Is It The Right Time To Buy A Car?

newcar Buying a car can be exhilarating. But before you get swept up in the negotiation process, consider your lifestyle and budget. Do you really need a car? Can you afford one? Are you sure? Do you know the various expenses associated with car ownership? To you have room in your budget for some unexpected expenses?

My daughter just turned 16 and is looking for a car. Several seasoned car salesmen have told me that buying a car between January and May isn’t a good idea. Why? Costs are inflated for one reason: tax rebate checks. Wait until May and most of my contacts have said that I’ll save as much as $1,500.

Here are some of the questions we’re considering as we talk about buying a car for my teenager:

Do You “Need” to Buy a Car?

To determine whether you really need to buy a car in the first place, consider:

  • Necessity: If you don’t require a car for daily transportation, borrowing or renting a car only when you need one may be a more practical choice, especially if your budget is tight. As thrilling as it is to get a new car, it’s devastating to have to sell it because you can’t afford it. (been there done that)
  • Safety: If you already have a car, but you sense – or your mechanic tells you – that your car is no longer safe to drive, it’s time to replace your car with one that runs reliably and includes up-to-date safety features.
  • Savings: Sometimes it’s possible to save money by buying a car. For instance, if you spend a considerable amount of money on fuel, insurance, or repairs due to the condition of your current car, it may be more cost-effective to buy a newer pre-owned car.
  • Budget: Car ownership entails costs beyond the mere purchase price of the car. If you’re not sure you can budget for all of the costs of car ownership, it’s best to put off buying a car until you can cover all of the expenses involved.

Can You Afford a Car?

The expenses involved in owning any type of car include ownership costs (what you pay to buy or lease the car) as well as operating costs (what you pay to maintain the car). Operating costs can be very high, depending on the model you choose. Check out Consumer Reports on any new or used car you consider.

Ownership Costs

  • Purchase price: If you buy your car outright, you’ll likely spend at least $12,000 for a new car, or $4,000 for a well maintained pre-owned car.
  • Loan payments: If you’re not paying the purchase price in full, you have to secure a loan and pay it off in monthly installments. Loan payments vary depending on your down payment – the sum of money you pay up front toward the purchase price. A typical monthly payment is at least several hundred dollars.
  • Insurance: Most states require you to have car insurance that covers your potential liability in case you cause damage or personal injury.

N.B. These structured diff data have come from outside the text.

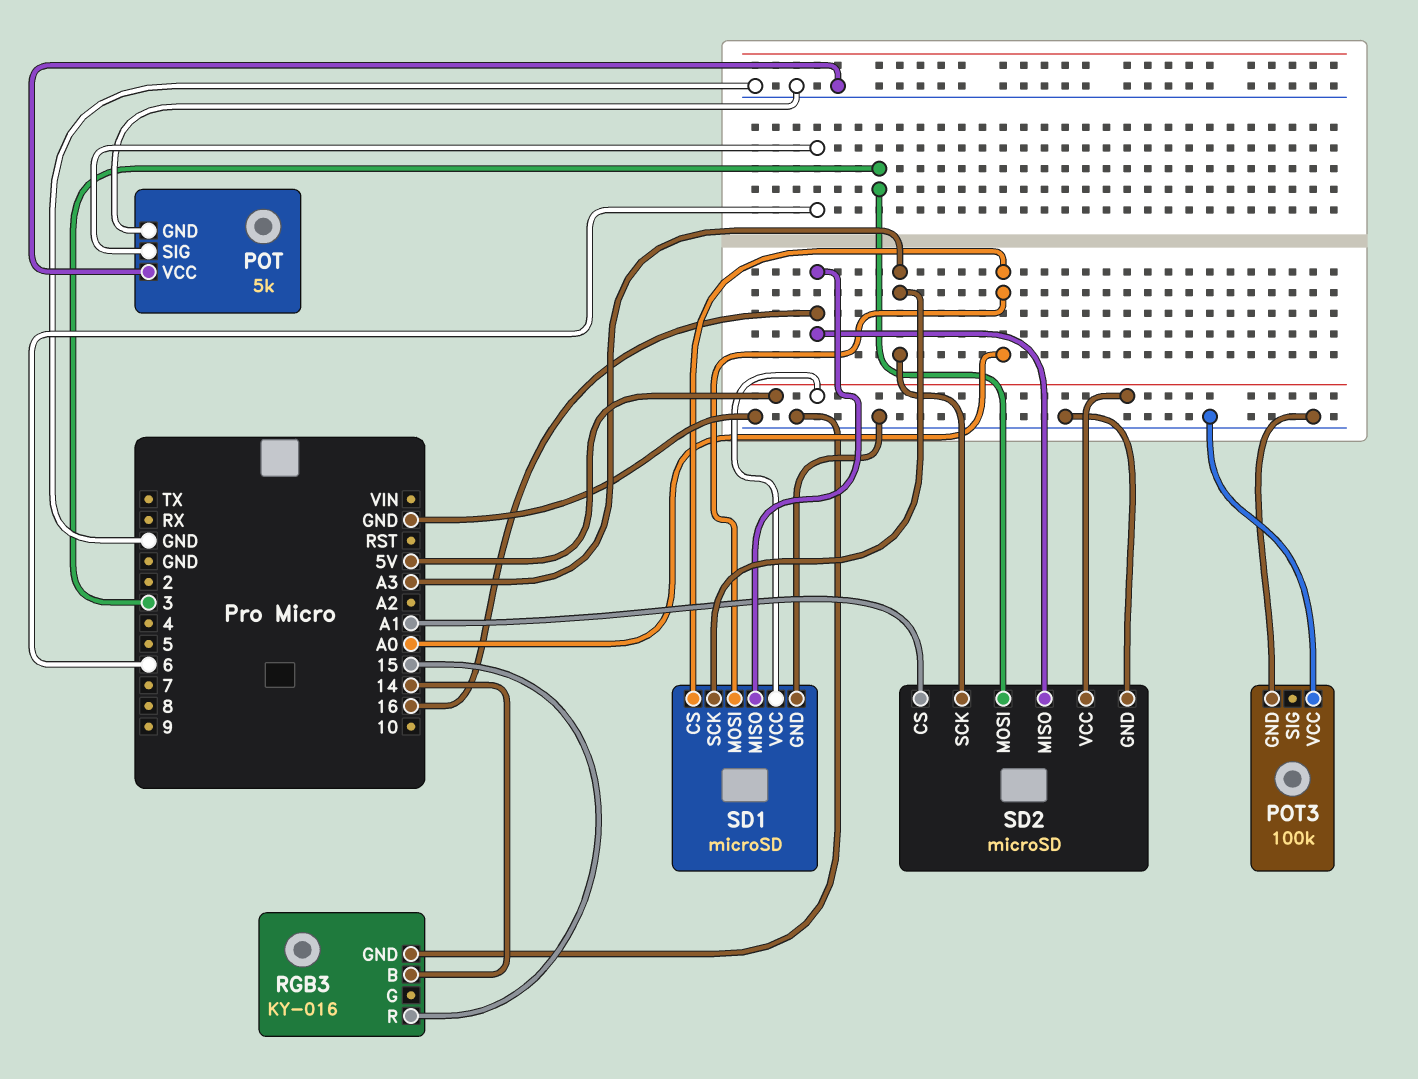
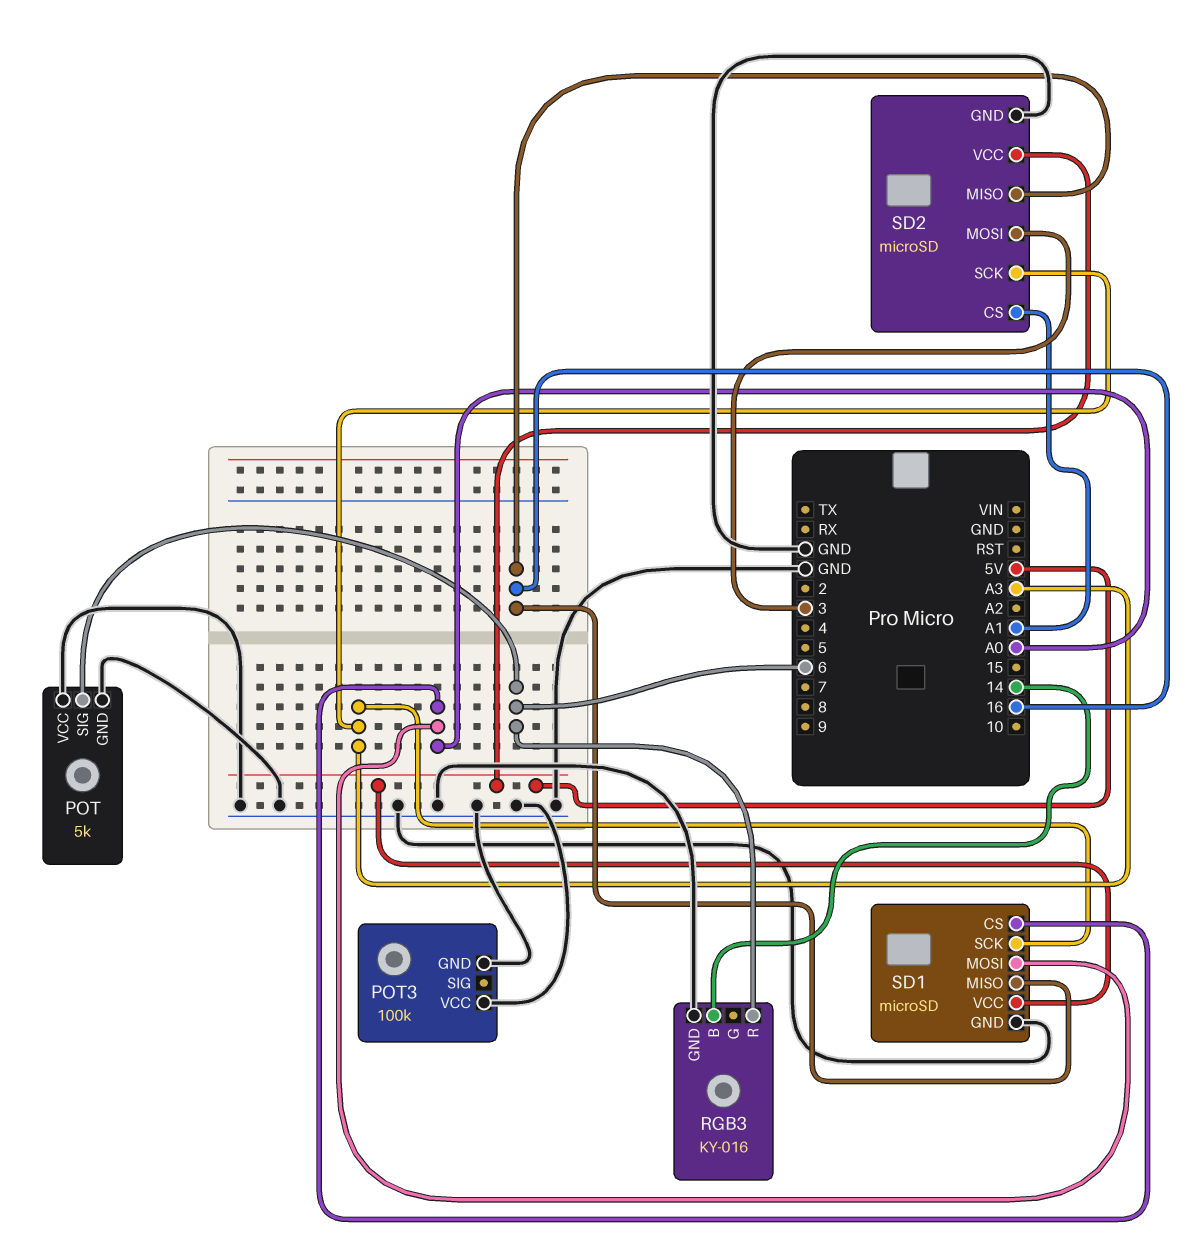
RGB3 pin R: 15 -> 6

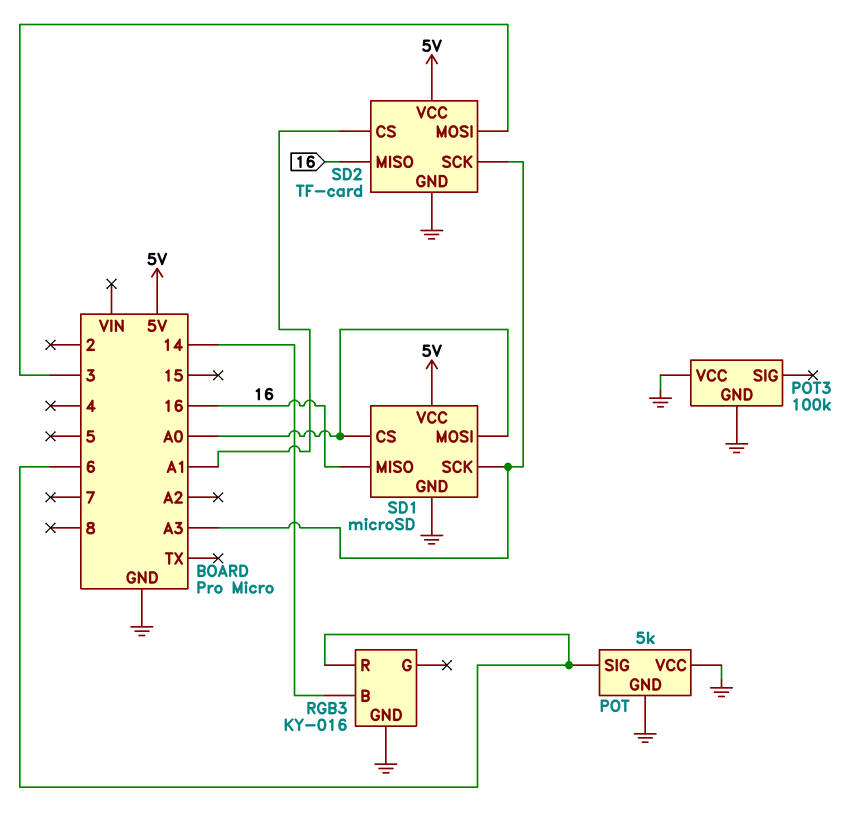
SD2: microSD -> TF-card

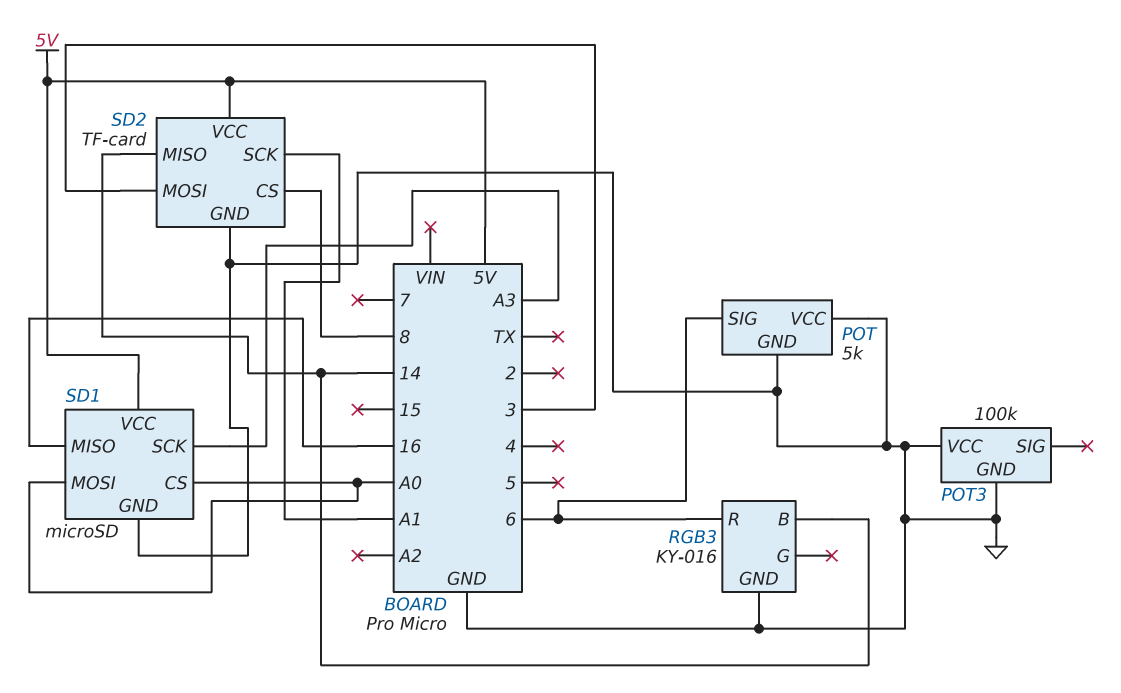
SD2 pin CS: A1 -> 8
SD2 pin MISO: 16 -> 14
SD2 pin SCK: A3 -> A1

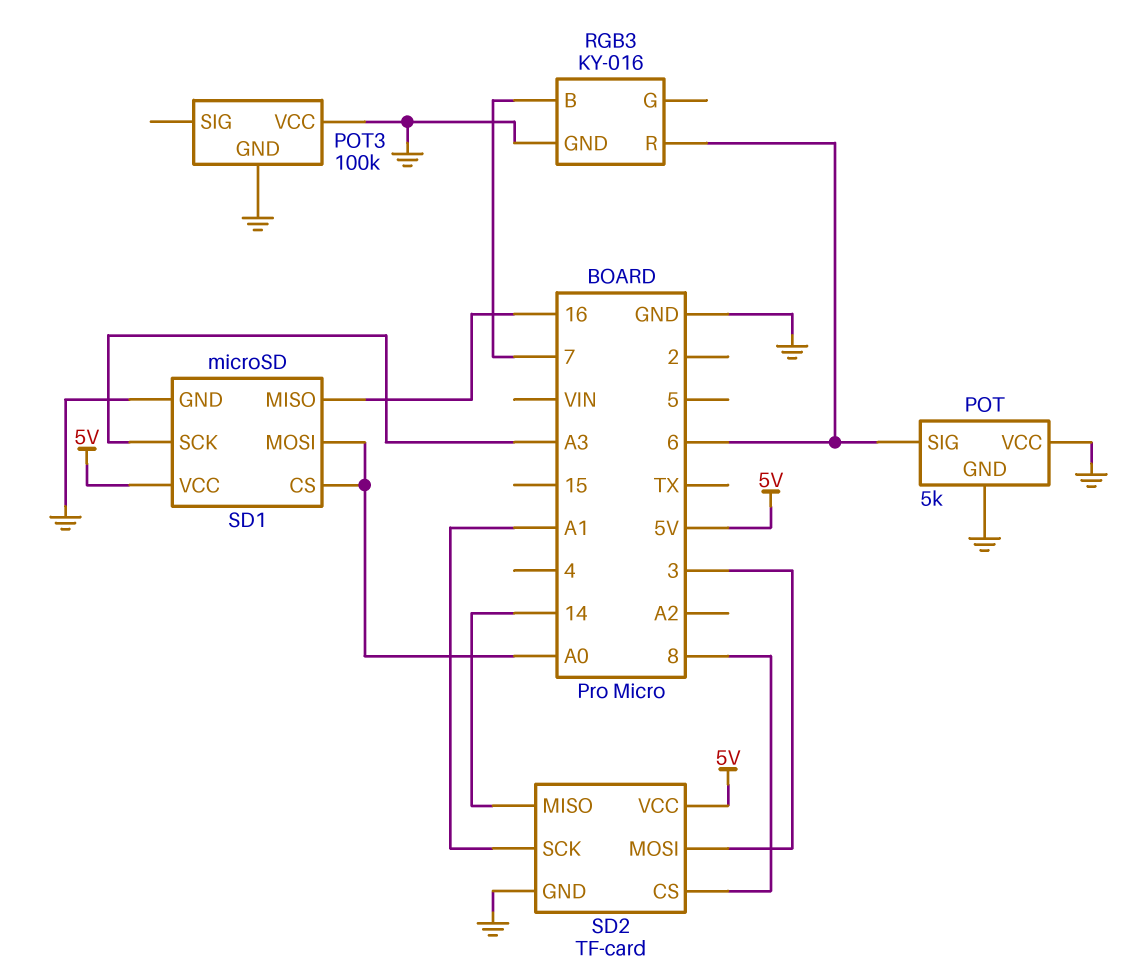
RGB3 pin B: 14 -> 7

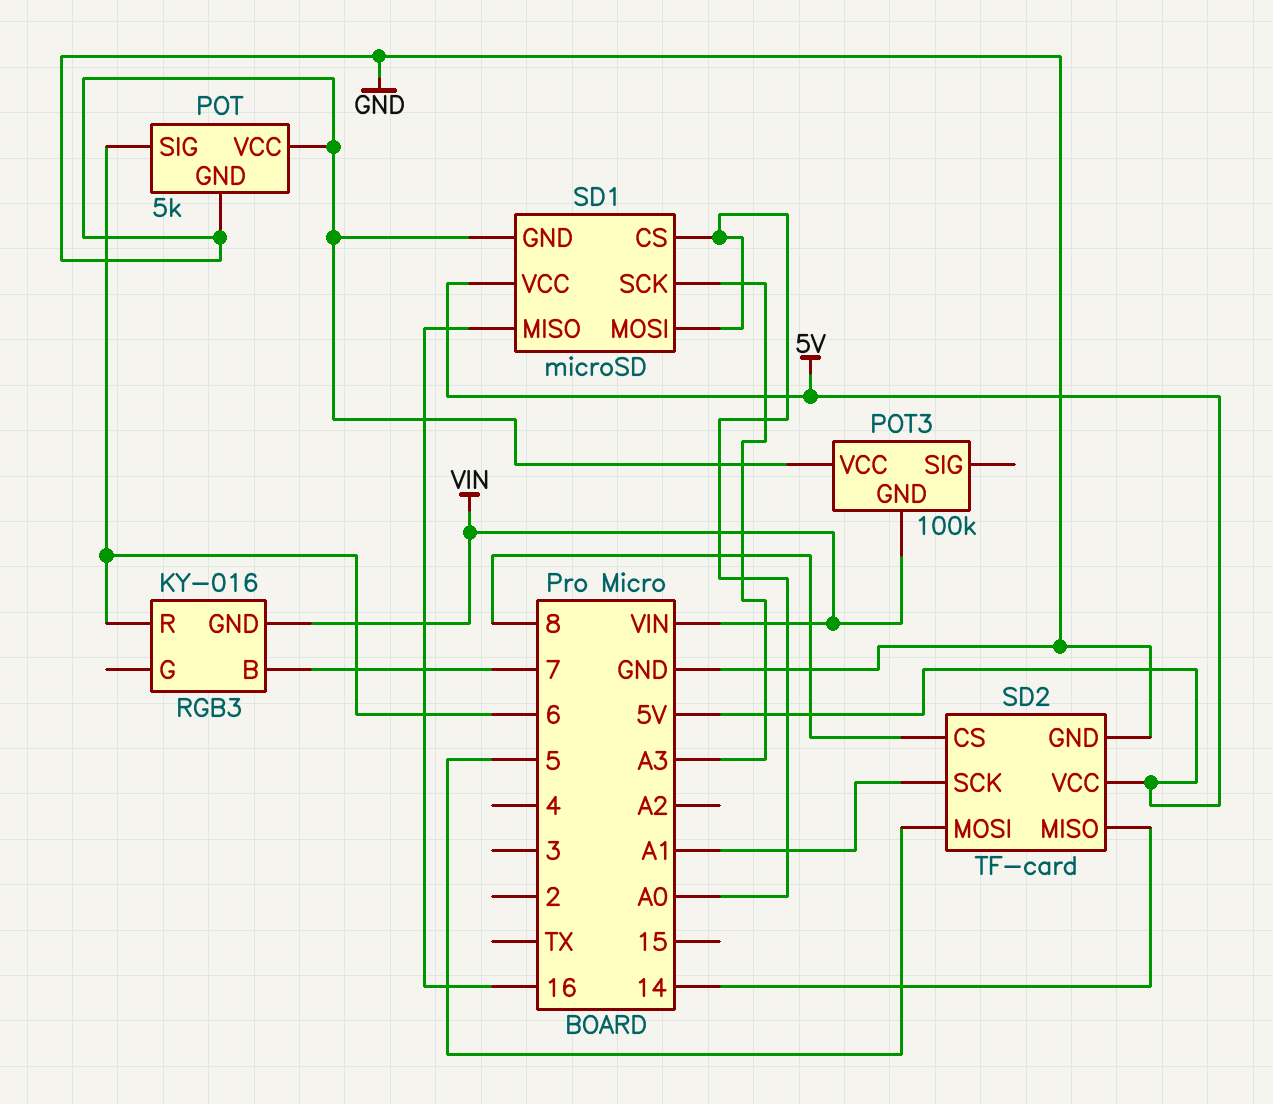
POT3 pin GND: GND -> VIN
RGB3 pin GND: GND -> VIN
SD2 pin MOSI: 3 -> 5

Costs vary depending on your car’s value, the types and levels of insurance you carry, your location, and your driving record.
  • Licensing and registration fees: Before you can drive your car legally, you have to pay various fees to your state for license plates and registration (and personal property taxes in my state). Most states charge these fees annually based on the current market value of your car. Costs vary widely by state; expect to spend at least $50–100 for initial licensing and registration fees. You’ll pay slightly less each year as your car depreciates in value.
  • Taxes: Most states charge sales tax and various other taxes when you purchase a car. These typically total at least 5% of the car’s purchase price.
  • Depreciation: When you buy a new or pre-owned car, you’re spending thousands of dollars on something that will undoubtedly lose value – and lose it quickly. Depreciation, the loss of value that your car suffers over time, determines the resale value, or current market value, of your car. The value of a car depreciates most rapidly in its first year of use. It actually loses value the moment you drive it off the lot!

Operating Costs

  • Fuel: Even the most fuel-efficient cars require that the average driver spend $50–100 per month on gasoline (assuming that gasoline is about $2.50 USD per gallon). If you plan to drive more than the average amount of 12,000 miles per year, or if your car is a gas guzzler (gets less than 20 miles per gallon), expect to spend even more on gasoline.
  • Maintenance: Standard maintenance costs include replacing oil, oil filters, coolant, and other fluids; rotating and changing tires; washing; and regular tune-ups. Expect to spend $25–100 every 3,000–5,000 miles for small maintenance items and $400–1,500 every other year for larger maintenance costs, such as new tires, new timing belts, and other items.
  • Repairs: All cars require occasional repairs beyond standard maintenance. Repairs can cost anywhere from $50–100 for minor work to several hundred or even thousands of dollars to replace major components, such as brakes or transmission.
  • Roadside service: If your car breaks down on the road, you need to pay for a tow truck ($75–125). Many drivers buy membership in various auto clubs, but you can also get this service as part of most car insurance policies.
  • Parking and storage: Unless you own or rent a home with a driveway or garage or live in a neighborhood with free parking space, you need to pay to park or store your car. Expect to pay at least $50–100 for monthly parking privileges, and considerably more if you live in a major city.